Before the NRC makes its enforcement decision, we are providing you an opportunity to either (1) respond to the apparent violation addressed in this inspection report within 30 days of the date of this letter, (2) request a PEC to meet with the NRC and present your views in person, or (3) request Alternative Dispute Resolution (ADR). Alternately, you may choose to accept the apparent violation as characterized in this letter and its enclosure, in which case the NRC will proceed with an enforcement decision.

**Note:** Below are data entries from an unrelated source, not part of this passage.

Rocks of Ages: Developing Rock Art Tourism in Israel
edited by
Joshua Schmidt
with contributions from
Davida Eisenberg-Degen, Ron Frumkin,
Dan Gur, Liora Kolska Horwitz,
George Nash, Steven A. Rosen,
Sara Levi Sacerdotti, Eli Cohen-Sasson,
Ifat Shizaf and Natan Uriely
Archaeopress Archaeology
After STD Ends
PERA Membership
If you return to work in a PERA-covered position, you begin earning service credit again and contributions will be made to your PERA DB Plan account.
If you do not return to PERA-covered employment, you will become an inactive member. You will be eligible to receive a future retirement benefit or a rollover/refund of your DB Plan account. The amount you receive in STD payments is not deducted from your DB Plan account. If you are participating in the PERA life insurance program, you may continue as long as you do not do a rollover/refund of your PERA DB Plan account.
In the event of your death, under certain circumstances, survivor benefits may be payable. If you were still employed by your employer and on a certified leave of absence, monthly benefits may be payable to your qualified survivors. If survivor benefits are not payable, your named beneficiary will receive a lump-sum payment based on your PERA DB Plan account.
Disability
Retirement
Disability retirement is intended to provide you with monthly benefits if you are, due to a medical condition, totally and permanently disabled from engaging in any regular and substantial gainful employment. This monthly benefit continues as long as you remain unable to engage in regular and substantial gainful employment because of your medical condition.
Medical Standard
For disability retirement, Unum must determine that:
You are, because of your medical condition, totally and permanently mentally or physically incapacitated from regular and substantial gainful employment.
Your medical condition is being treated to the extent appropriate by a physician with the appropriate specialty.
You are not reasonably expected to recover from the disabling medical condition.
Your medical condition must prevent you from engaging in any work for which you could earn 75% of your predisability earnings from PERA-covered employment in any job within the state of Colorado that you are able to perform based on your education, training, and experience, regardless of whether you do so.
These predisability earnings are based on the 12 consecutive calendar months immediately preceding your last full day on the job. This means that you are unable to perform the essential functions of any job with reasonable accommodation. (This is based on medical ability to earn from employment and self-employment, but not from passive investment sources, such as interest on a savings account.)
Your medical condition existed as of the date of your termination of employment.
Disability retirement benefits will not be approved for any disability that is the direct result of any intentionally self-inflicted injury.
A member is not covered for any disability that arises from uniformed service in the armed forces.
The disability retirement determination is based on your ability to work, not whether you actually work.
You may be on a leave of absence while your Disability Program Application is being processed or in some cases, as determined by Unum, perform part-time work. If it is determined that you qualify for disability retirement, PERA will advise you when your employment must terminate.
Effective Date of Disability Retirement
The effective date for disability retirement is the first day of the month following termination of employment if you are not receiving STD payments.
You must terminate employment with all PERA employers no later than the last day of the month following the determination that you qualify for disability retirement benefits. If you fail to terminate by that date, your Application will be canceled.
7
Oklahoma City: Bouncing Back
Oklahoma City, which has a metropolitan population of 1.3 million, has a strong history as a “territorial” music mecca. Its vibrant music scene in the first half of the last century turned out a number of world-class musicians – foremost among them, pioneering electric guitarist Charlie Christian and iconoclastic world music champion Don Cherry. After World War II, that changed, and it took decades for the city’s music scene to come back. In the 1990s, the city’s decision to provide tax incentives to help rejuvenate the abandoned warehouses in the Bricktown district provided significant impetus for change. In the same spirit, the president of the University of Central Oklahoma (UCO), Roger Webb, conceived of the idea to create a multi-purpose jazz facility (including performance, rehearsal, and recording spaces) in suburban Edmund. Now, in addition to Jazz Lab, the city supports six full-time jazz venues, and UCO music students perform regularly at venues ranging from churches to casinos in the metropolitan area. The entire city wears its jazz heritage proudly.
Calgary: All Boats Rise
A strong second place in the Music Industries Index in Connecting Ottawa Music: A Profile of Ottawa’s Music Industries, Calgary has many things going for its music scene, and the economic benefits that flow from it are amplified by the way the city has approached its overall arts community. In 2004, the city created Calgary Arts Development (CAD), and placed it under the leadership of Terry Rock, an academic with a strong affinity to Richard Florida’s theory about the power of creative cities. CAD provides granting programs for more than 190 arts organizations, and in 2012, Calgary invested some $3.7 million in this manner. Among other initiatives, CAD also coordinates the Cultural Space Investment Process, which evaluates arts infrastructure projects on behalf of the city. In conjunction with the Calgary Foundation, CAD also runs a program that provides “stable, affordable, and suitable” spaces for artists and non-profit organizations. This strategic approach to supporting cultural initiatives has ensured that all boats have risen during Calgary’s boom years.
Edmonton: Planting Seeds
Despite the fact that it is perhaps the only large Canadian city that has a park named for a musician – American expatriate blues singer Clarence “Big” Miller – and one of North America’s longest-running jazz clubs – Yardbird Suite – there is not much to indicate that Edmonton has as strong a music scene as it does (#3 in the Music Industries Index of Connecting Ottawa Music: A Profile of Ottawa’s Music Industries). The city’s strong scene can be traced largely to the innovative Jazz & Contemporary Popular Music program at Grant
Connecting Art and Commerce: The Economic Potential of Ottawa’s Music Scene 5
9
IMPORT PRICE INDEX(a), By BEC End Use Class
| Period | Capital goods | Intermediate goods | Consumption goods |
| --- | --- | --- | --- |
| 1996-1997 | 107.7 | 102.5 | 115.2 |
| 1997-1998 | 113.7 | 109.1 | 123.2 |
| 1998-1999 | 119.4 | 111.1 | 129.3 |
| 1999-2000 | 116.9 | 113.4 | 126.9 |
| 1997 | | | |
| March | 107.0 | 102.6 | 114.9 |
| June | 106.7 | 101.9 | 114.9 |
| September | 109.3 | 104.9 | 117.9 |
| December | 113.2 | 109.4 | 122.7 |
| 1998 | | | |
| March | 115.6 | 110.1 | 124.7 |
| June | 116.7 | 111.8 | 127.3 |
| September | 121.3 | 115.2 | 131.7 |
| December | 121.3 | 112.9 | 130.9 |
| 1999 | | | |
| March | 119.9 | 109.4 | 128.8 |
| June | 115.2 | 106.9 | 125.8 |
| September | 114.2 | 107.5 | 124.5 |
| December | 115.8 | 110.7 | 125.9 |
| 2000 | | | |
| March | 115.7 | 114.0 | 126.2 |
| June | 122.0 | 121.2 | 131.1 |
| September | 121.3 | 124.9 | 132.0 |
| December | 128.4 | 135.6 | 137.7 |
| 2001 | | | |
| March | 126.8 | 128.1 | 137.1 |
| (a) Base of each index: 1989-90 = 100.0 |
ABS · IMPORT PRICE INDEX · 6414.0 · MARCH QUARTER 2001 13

If you choose to provide a written response, it should be clearly marked as a "Response to Apparent Violation" in NRC Inspection Report 03001303/2018001; EA-18-112 and should include for the apparent violation: (1) the reason for the apparent violation or, if contested, the basis for disputing the apparent violation; (2) the corrective steps that have been taken and the results achieved; (3) the corrective steps that will be taken; and (4) the date when full compliance will be achieved. Additionally, your response should be sent to the NRC's Document Control Center, Office of Nuclear Material Safety and Safeguards, U.S. Nuclear Regulatory Commission, Washington, DC 20555-0001 with a copy mailed to James Trapp, Director, DNMS, Region I, 2100 Renaissance Boulevard, Suite 100, King of Prussia, PA 19406-2713, within 30 days of the date of this letter. If an adequate response is not received within the time specified or an extension of time has not been granted by the NRC, the NRC will proceed with its enforcement decision or schedule a PEC.

If you choose to request a PEC, the meeting should be held in our office in King of Prussia, PA within 30 days of the date of this letter. The conference will afford you the opportunity to provide

your perspective on these matters and any other information that you believe the NRC should take into consideration before making an enforcement decision. The topics discussed during the conference may include information to determine whether a violation occurred, information to determine the significance of a violation, information related to the identification of a violation, and information related to any corrective actions taken or planned. The PEC would be open for public observation, and the NRC would issue a press release to announce the conference time and date, in accordance with Section 2.4, "Participation in the Enforcement Process," of the NRC enforcement policy.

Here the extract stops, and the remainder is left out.